A clever wren |
In human music, what they are doing is called hocketing. Here's a snappy definition from Oxford Music Online:
"(Lat. hoquetus, (h)oketus, (h)ochetus; from Fr. hoquet, Old Fr. hoquet, hoket, ocquet,
etc., related to English hickock, hicket, hiccup, and similar
onomatopoeic word formations in Celtic, Breton, Dutch etc., meaning
bump, knock, shock, hitch, hiccup; attempts at etymological derivation
from the Arabic must be regarded as unsuccessful).
The medieval term for a contrapuntal technique of
manipulating silence as a precise mensural value in the 13th and 14th
centuries. It occurs in a single voice or, most commonly, in two or more
voices, which display the dovetailing of sounds and silences by means
of the staggered arrangement of rests; a ‘mutual stop-and-go device’
(F.Ll.
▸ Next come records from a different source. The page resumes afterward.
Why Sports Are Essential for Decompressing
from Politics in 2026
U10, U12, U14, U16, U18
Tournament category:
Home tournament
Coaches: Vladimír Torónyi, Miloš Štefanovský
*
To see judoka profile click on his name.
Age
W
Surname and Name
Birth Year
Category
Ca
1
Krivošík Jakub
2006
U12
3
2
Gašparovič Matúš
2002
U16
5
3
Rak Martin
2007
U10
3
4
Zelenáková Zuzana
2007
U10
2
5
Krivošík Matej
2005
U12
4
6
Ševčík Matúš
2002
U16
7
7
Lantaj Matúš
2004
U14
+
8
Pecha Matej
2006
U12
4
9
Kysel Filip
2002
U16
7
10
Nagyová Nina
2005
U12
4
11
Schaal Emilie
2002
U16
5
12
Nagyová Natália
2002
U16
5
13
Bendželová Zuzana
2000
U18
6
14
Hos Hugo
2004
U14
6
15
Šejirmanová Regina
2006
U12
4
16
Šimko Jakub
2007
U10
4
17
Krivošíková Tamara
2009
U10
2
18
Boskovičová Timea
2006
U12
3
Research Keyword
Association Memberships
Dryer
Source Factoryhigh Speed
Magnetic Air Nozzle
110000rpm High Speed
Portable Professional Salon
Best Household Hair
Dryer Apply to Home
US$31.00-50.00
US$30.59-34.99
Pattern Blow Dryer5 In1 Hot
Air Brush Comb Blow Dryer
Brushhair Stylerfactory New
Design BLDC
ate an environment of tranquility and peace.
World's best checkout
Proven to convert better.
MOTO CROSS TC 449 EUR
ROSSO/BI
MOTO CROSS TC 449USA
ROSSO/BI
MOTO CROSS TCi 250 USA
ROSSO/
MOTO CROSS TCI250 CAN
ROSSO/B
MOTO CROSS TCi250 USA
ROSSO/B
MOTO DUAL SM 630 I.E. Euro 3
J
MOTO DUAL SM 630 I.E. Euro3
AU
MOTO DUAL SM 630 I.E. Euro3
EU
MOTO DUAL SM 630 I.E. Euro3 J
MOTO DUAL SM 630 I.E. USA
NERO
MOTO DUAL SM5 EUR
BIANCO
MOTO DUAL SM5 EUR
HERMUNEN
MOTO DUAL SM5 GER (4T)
Harrison). Medieval authors.... mentioned the existence
of this practice in popular music."
If you have a library card, you can access Oxford Music Online to discover more obfuscatory explanations and listen to some examples. And please desist from any attempts to prove etymological derivation from the Arabic - you will only be ridiculed.
Here's a clip of the Dirty Projectors demonstrating it very beautifully. Feel free to watch the whole video - I couldn't manage more than 10 seconds of the incoherent young man (there seems to be something about hocketing which encourages over-elaboration) and fast-forwarded to the singers, who start at 7.17 ish.
And here's Meredith Monk and Theo Bleckmann with a longer and more complex example.
Hocketing happens all over the world - the panpipes of the Southern Andes are played that way, although the panpipes of Ecuador (where the wrens were recorded (blimey, try saying that with your teeth out)) are not.
My initial research has not revealed the originator of the practice in humans and I suspect that is unknowable, as it is so old. I like to think that whoever it was, or they were, the inspiration came from listening to the birds.
Thanks for popping in - the salon is always open.